Do we really believe in hell? No doubt we hold proper Biblical doctrines concerning
hell. But do we really believe hell is terrible, hell is eternal, and thousands of people
around us are doomed to spend eternity there? Have we ever had an insight into what it
will be like to spend eternity in the blackness of darkness, completely separated from
God and from all light and all love?
It is rather ironic that the sects which claim that there is no hell (for example, the
Jehovah’s Witnesses, the Mormons, and the Seventh-Day Adventists) are extremely
active in evangelism, while many people who hold all the right doctrines seem content
to let men go on to hell, since they make little or no effort to change the course of the
unconverted.
We must have compassion on the lost. Where are the "weeping prophets" or "weeping
preachers" for whom the thought of men and women in hell is so terrible that they will
cry to God for the souls of the lost? We must rid ourselves of complacency. We must
overcome inertia, fear, self-indulgence, or whatever is holding us back from telling to
all we can their frightful danger.
We must pray. We must wrestle in prayer, for we are in conflict with a determined and
desperate enemy. Satan knows his time is running out as well as time for lost men. He
is using every possible weapon to ensnare men’s minds. Whereas in so-called Christian
societies he may previously have worked mainly as an "angel of light," he is revealing
his true nature in the present day_the power of darkness. Men and women are yielding
to his blandishments as never before. We must lay hold of the promise given in Gen.

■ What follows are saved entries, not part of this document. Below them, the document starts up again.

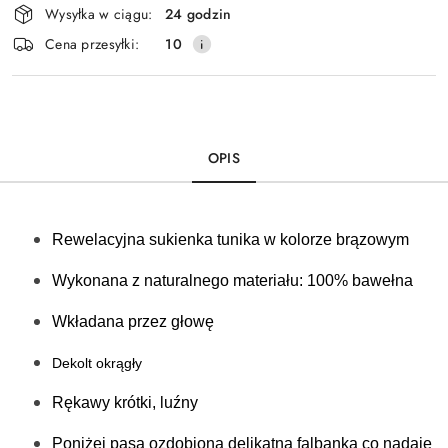
Wysyłka w ciągu:
24 godzin
i
Cena przesyłki:
10
dostawa
OPIS
Rewelacyjna sukienka tunika w kolorze brązowym
Wykonana z naturalnego materiału: 100% bawełna 
Wkładana przez głowę
Dekolt okrągły
Rękawy krótki, luźny
Poniżej pasa ozdobiona delikatną falbanką co nadaje 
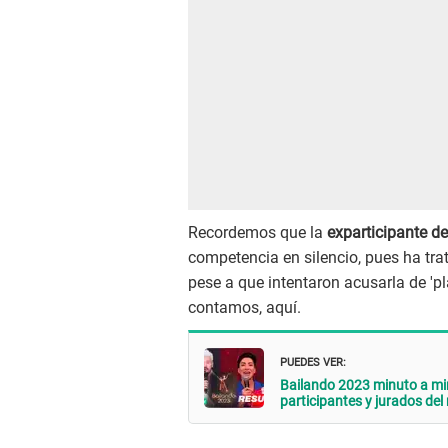
Recordemos que la
exparticipante de
competencia en silencio, pues ha tr
pese a que intentaron acusarla de 'pl
contamos, aquí.
PUEDES VER:
Bailando 2023 minuto a min
participantes y jurados del 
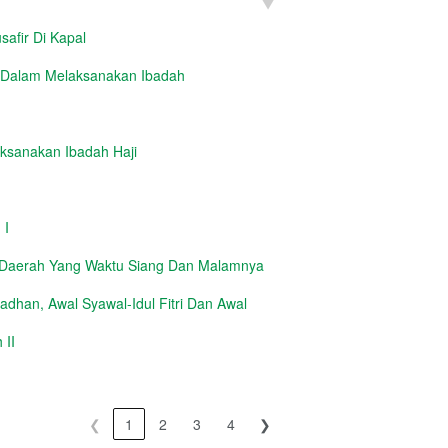
safir Di Kapal
 Dalam Melaksanakan Ibadah
aksanakan Ibadah Haji
 I
 Daerah Yang Waktu Siang Dan Malamnya
dhan, Awal Syawal-Idul Fitri Dan Awal
 II
❮
1
2
3
4
❯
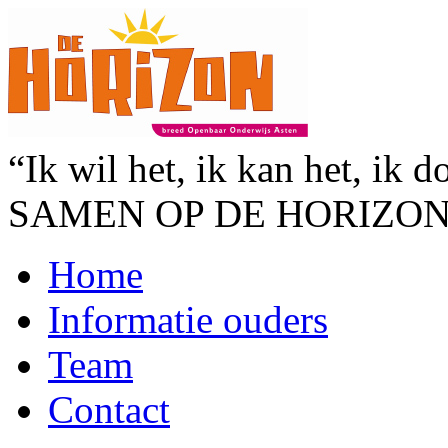
“Ik wil het, ik kan het, ik d
SAMEN OP DE HORIZO
Home
Informatie ouders
Team
Contact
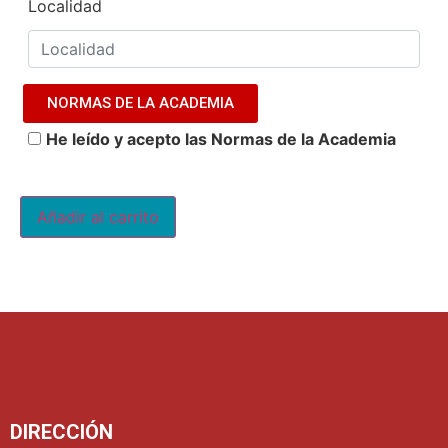
Localidad
NORMAS DE LA ACADEMIA
He leído y acepto las Normas de la Academia
Añadir al carrito
DIRECCIÓN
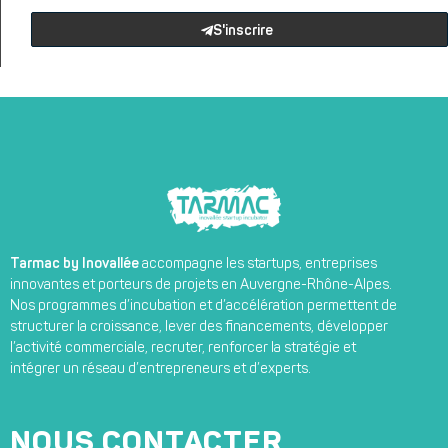
S'inscrire
Tarmac by Inovallée
accompagne les startups, entreprises
innovantes et porteurs de projets en Auvergne-Rhône-Alpes.
Nos programmes d’incubation et d’accélération permettent de
structurer la croissance, lever des financements, développer
l’activité commerciale, recruter, renforcer la stratégie et
intégrer un réseau d’entrepreneurs et d’experts.
NOUS CONTACTER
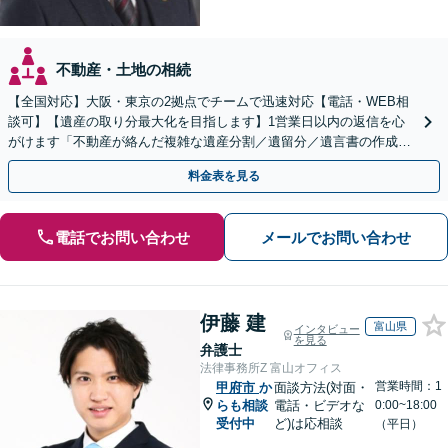
不動産・土地の相続
【全国対応】大阪・東京の2拠点でチームで迅速対応【電話・WEB相
談可】【遺産の取り分最大化を目指します】1営業日以内の返信を心
がけます「不動産が絡んだ複雑な遺産分割／遺留分／遺言書の作成・
執行／事業承継など、お任せください」【休日相談あり】
料金表を見る
電話でお問い合わせ
メールでお問い合わせ
伊藤 建
富山県
インタビュー
を見る
弁護士
法律事務所Z 富山オフィス
営業時間：1
甲府市
か
面談方法(対面・
らも相談
電話・ビデオな
0:00~18:00
受付中
ど)は応相談
（平日）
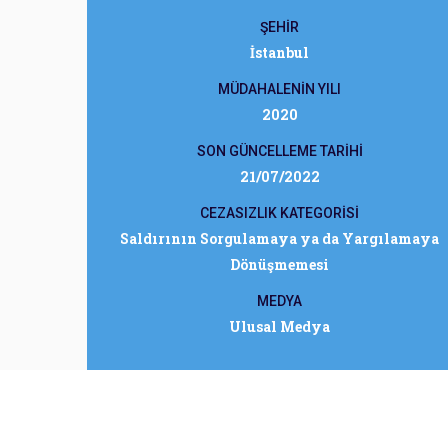
ŞEHİR
İstanbul
MÜDAHALENİN YILI
2020
SON GÜNCELLEME TARİHİ
21/07/2022
CEZASIZLIK KATEGORİSİ
Saldırının Sorgulamaya ya da Yargılamaya
Dönüşmemesi
MEDYA
Ulusal Medya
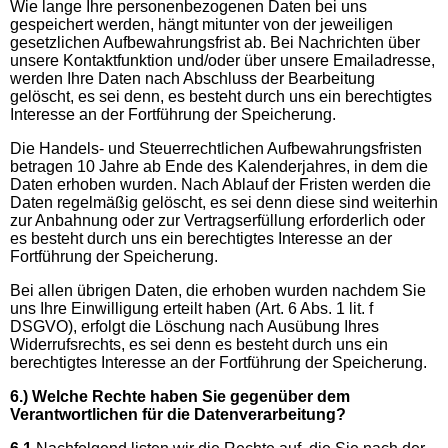
Wie lange Ihre personenbezogenen Daten bei uns
gespeichert werden, hängt mitunter von der jeweiligen
gesetzlichen Aufbewahrungsfrist ab. Bei Nachrichten über
unsere Kontaktfunktion und/oder über unsere Emailadresse,
werden Ihre Daten nach Abschluss der Bearbeitung
gelöscht, es sei denn, es besteht durch uns ein berechtigtes
Interesse an der Fortführung der Speicherung.
Die Handels- und Steuerrechtlichen Aufbewahrungsfristen
betragen 10 Jahre ab Ende des Kalenderjahres, in dem die
Daten erhoben wurden. Nach Ablauf der Fristen werden die
Daten regelmäßig gelöscht, es sei denn diese sind weiterhin
zur Anbahnung oder zur Vertragserfüllung erforderlich oder
es besteht durch uns ein berechtigtes Interesse an der
Fortführung der Speicherung.
Bei allen übrigen Daten, die erhoben wurden nachdem Sie
uns Ihre Einwilligung erteilt haben (Art. 6 Abs. 1 lit. f
DSGVO), erfolgt die Löschung nach Ausübung Ihres
Widerrufsrechts, es sei denn es besteht durch uns ein
berechtigtes Interesse an der Fortführung der Speicherung.
6.) Welche Rechte haben Sie gegenüber dem
Verantwortlichen für die Datenverarbeitung?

3:15 that the seed of the woman [Christ] shall bruise Satan’s head. We must ask the
Lord to prevent Satan’s influence over those to whom we bring the gospel, for He it
was who triumphed over the powers of darkness at the cross (Col. 2:15).
If we really believe in hell, let us act as if we believed. Proper doctrine without love,
compassion, and action is a cold, useless thing, as offensive to God as to the world.